| Summary: | [Enhancement] Have Baloo split camelCase words | ||
|---|---|---|---|
| Product: | [Frameworks and Libraries] frameworks-baloo | Reporter: | Kody <kodyvonbargen> |
| Component: | general | Assignee: | baloo-bugs-null |
| Status: | REPORTED --- | ||
| Severity: | normal | CC: | postix, stefan.bruens, tagwerk19 |
| Priority: | NOR | ||
| Version First Reported In: | 6.0.0 | ||
| Target Milestone: | --- | ||
| Platform: | Arch Linux | ||
| OS: | Linux | ||
| Latest Commit: | Version Fixed/Implemented In: | ||
| Sentry Crash Report: | |||
|
Description
Kody
2024-03-31 17:05:55 UTC
What a nice idea! A vote of support :-) CamelCase is not actually something which can be trivially split. Yes, it would work for the cases you presented, but there are too many cases where it would not work, e.g. mixed-case acronyms. While these are not very common for english acronyms, baloo also has to work for other languages. Also, trademark names often have mixed cases (either because they are actually acronyms, to let them stand out, or to just make them trademark-able at all). (In reply to Stefan Brüns from comment #2) > ... e.g. mixed-case acronyms ... trademark names ... Hmmm.... So things like "iPad" and "NaN" ... ... or "LaTeX" :-/ ... or "McArthur" It probably wouldn't matter if you found "iPad" when searching for "pad". I think whatever algorithm used would still need to index "ipad", "nan" and "latex". On the plus side, the benefit of just being able to search C++ code would be remarkable. I think a list of "awkward edge cases" (or is that awkwardEdgeCases?) would be needed to see if there are useful patterns or traps... (In reply to Stefan Brüns from comment #2) > ... While these are not very common for english acronyms ... If I look through: https://en.wikipedia.org/wiki/Lists_of_acronyms there a small handful.

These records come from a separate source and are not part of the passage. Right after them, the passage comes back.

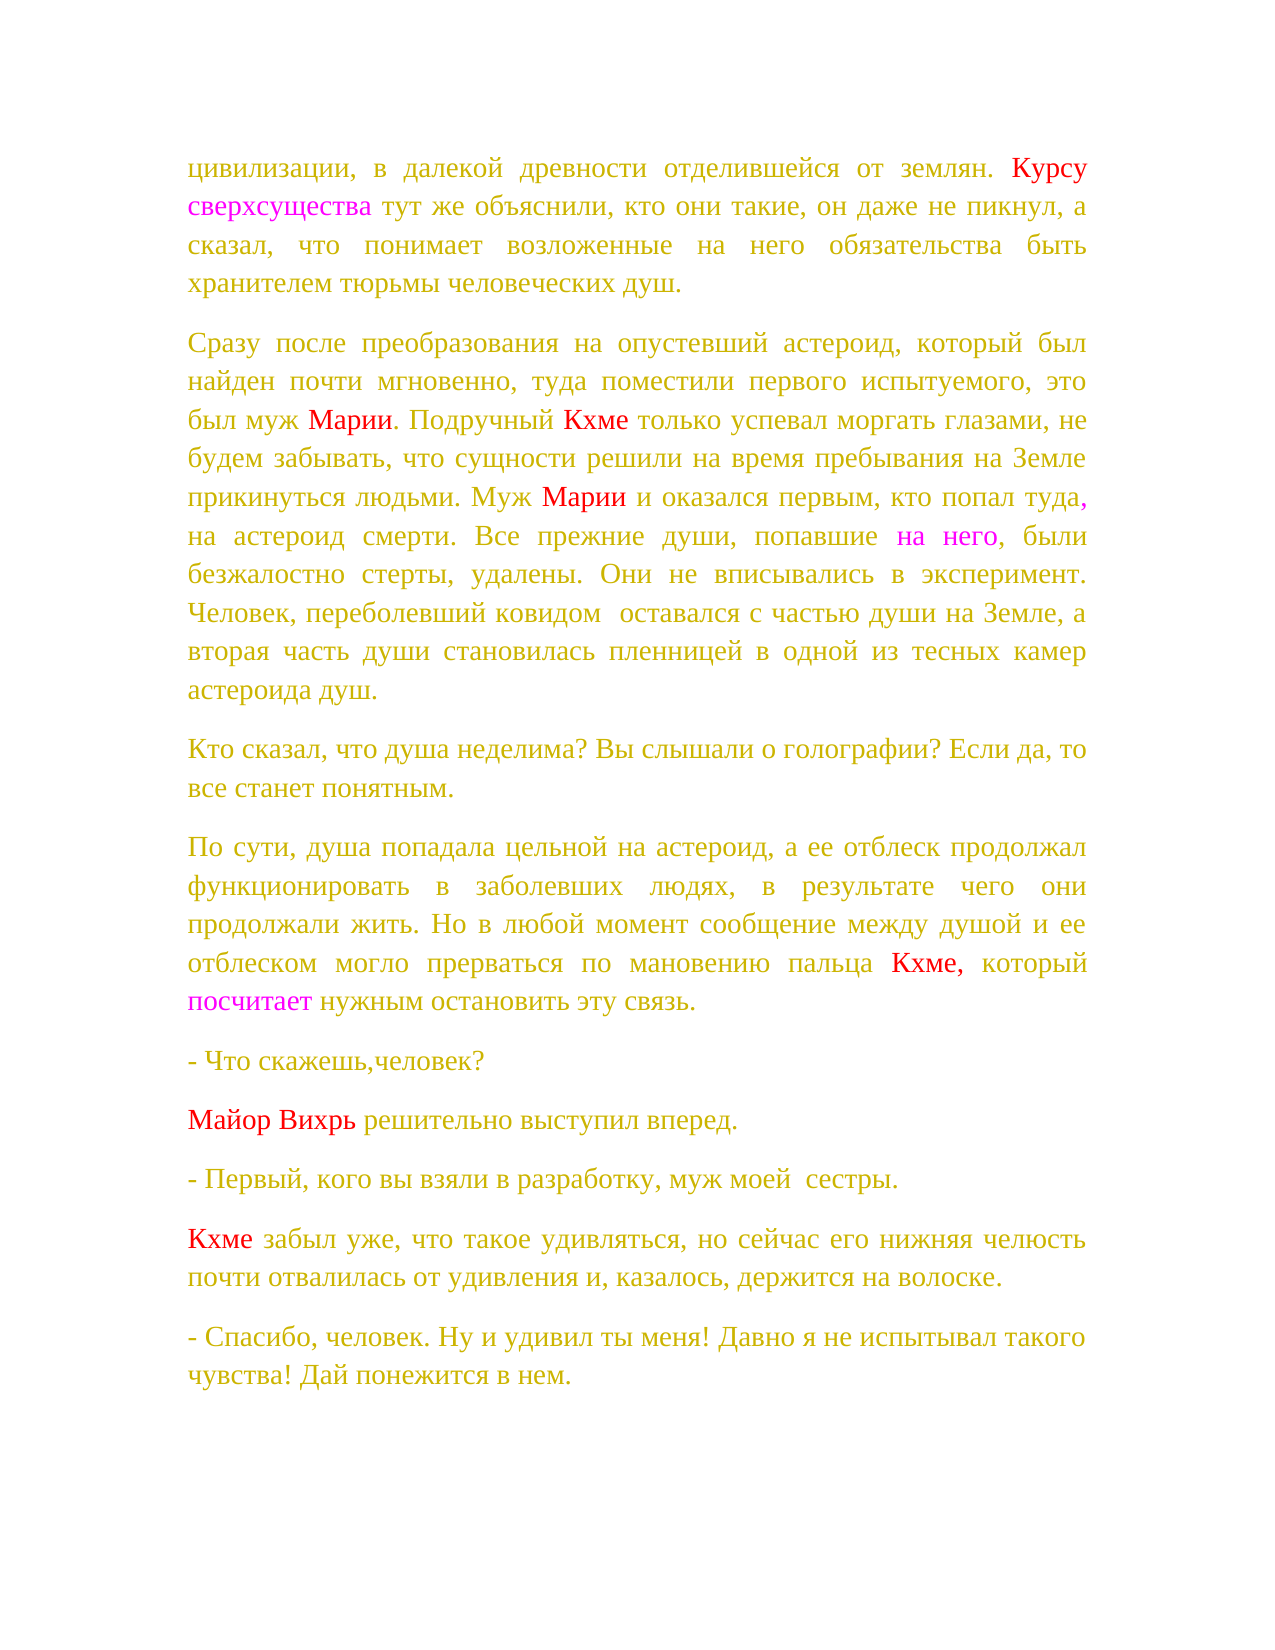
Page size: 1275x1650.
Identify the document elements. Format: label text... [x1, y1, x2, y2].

text - Что скажешь,человек? [187, 1043, 1087, 1076]
text - Спасибо, человек. Ну и удивил ты меня! Давно я не испытывал такого чувства! Дай понежится в нем. [187, 1319, 1087, 1391]
text - Первый, кого вы взяли в разработку, муж моей сестры. [187, 1161, 1087, 1195]
text Кхме забыл уже, что такое удивляться, но сейчас его нижняя челюсть почти отвалилась от удивления и, казалось, держится на волоске. [187, 1221, 1087, 1293]
text цивилизации, в далекой древности отделившейся от землян. Курсу сверхсущества тут же объяснили, кто они такие, он даже не пикнул, а сказал, что понимает возложенные на него обязательства быть хранителем тюрьмы человеческих душ. [187, 150, 1087, 299]
text Кто сказал, что душа неделима? Вы слышали о голографии? Если да, то все станет понятным. [187, 731, 1087, 803]
text Сразу после преобразования на опустевший астероид, который был найден почти мгновенно, туда поместили первого испытуемого, это был муж Марии. Подручный Кхме только успевал моргать глазами, не будем забывать, что сущности решили на время пребывания на Земле прикинуться людьми. Муж Марии и оказался первым, кто попал туда, на астероид смерти. Все прежние души, попавшие на него, были безжалостно стерты, удалены. Они не вписывались в эксперимент. Человек, переболевший ковидом оставался с частью души на Земле, а вторая часть души становилась пленницей в одной из тесных камер астероида душ. [187, 325, 1087, 705]
text Майор Вихрь решительно выступил вперед. [187, 1102, 1087, 1136]
text По сути, душа попадала цельной на астероид, а ее отблеск продолжал функционировать в заболевших людях, в результате чего они продолжали жить. Но в любой момент сообщение между душой и ее отблеском могло прерваться по мановению пальца Кхме, который посчитает нужным остановить эту связь. [187, 829, 1087, 1017]
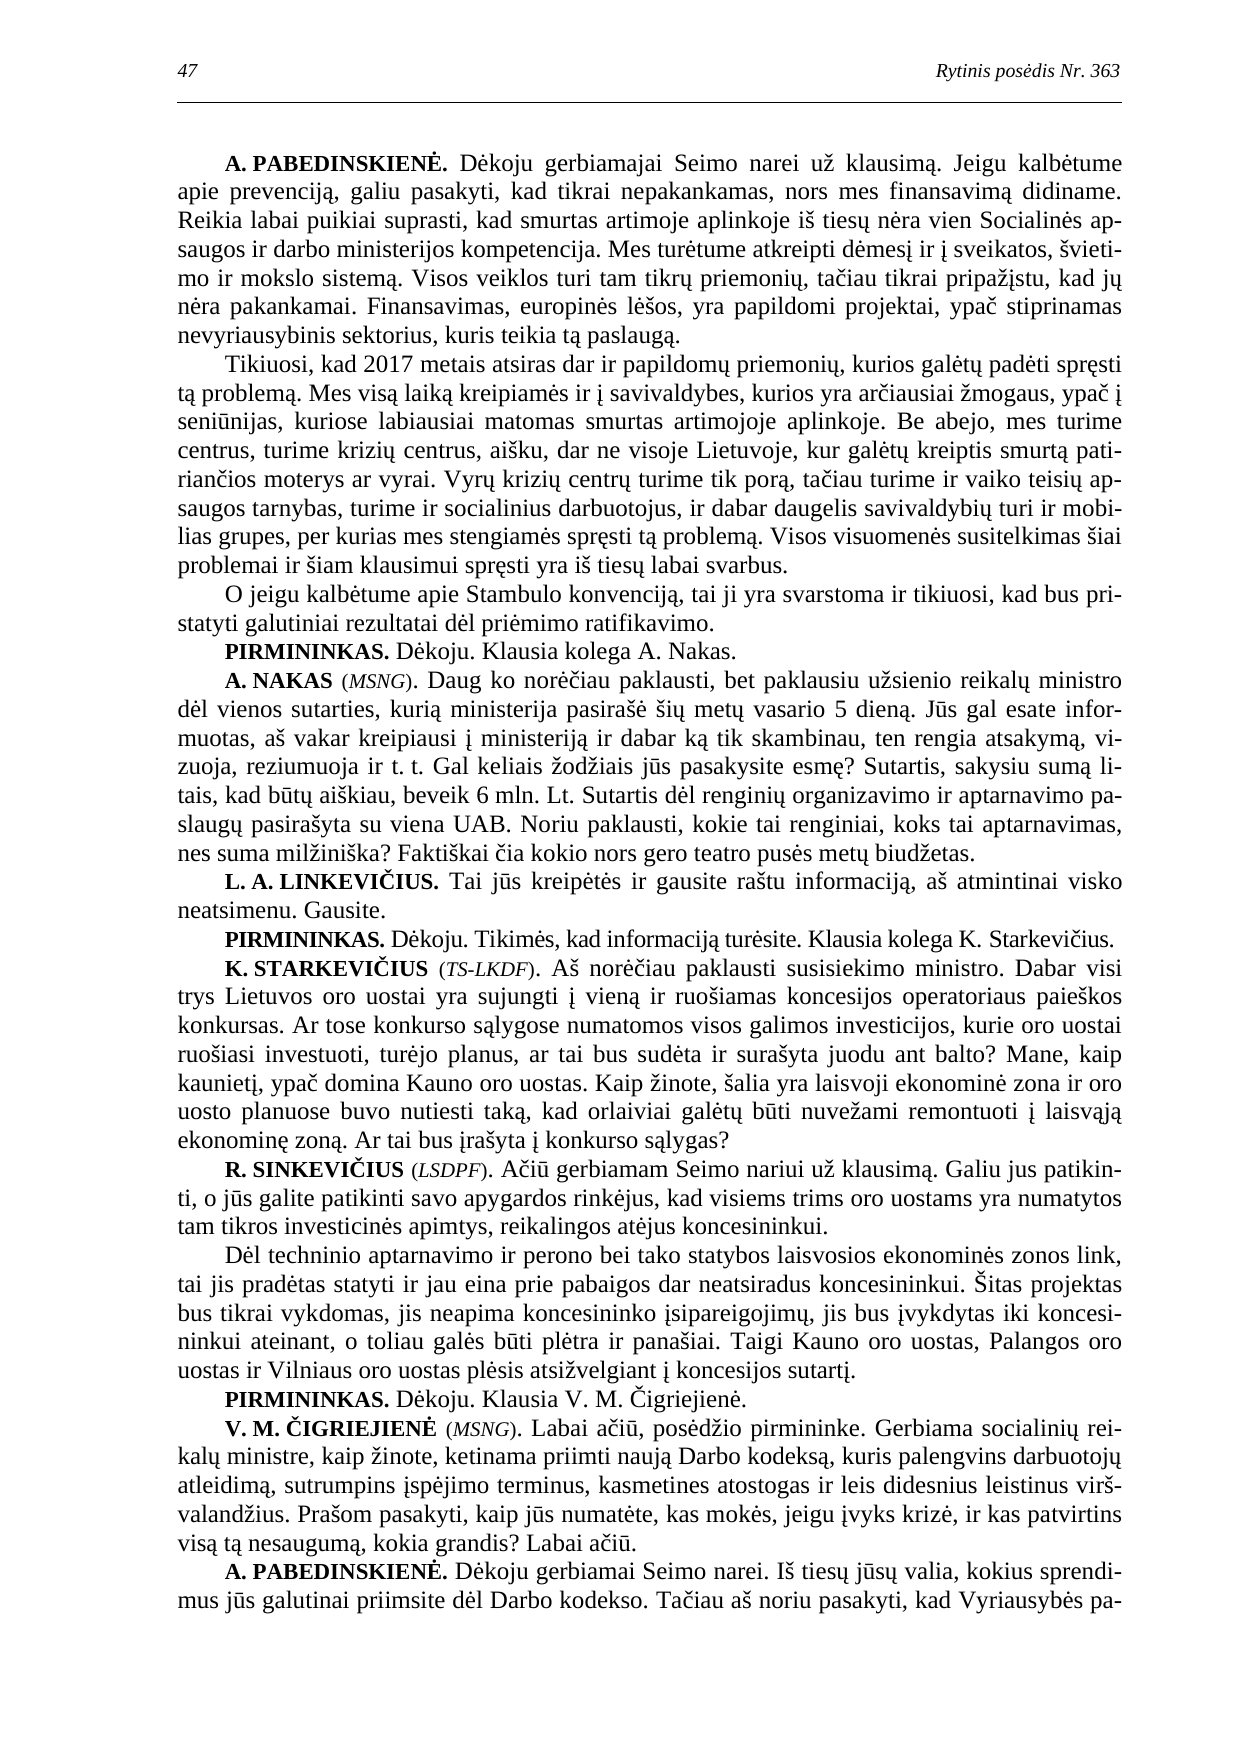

Haven't read it all... I would say, provided that Baloo indexes the whole name, it could helpfully split on the "camelCase" boundaries. Would need to avoid single letters (mW, MiB, IoT etc). The question is what "traps for unwary" look like in other languages... (In reply to tagwerk19 from comment #4) > (In reply to Stefan Brüns from comment #2) > The question is what "traps for unwary" look like in other languages... German: BAFöG, MwSt, GmbH ;-) (In reply to Stefan Brüns from comment #5) > German: BAFöG, MwSt, GmbH ;-) OK, I'll give you MwSt :-) If I look through: https://en.wikipedia.org/wiki/List_of_German_abbreviations I also get KaDeWe, DuÖAV, HTBLuVA, KfzPflVV, StGB, StVO If we get too many exceptions, we could have a list of "known acronyms", look this up and avoid splitting those words. An option to have in reserve perhaps... |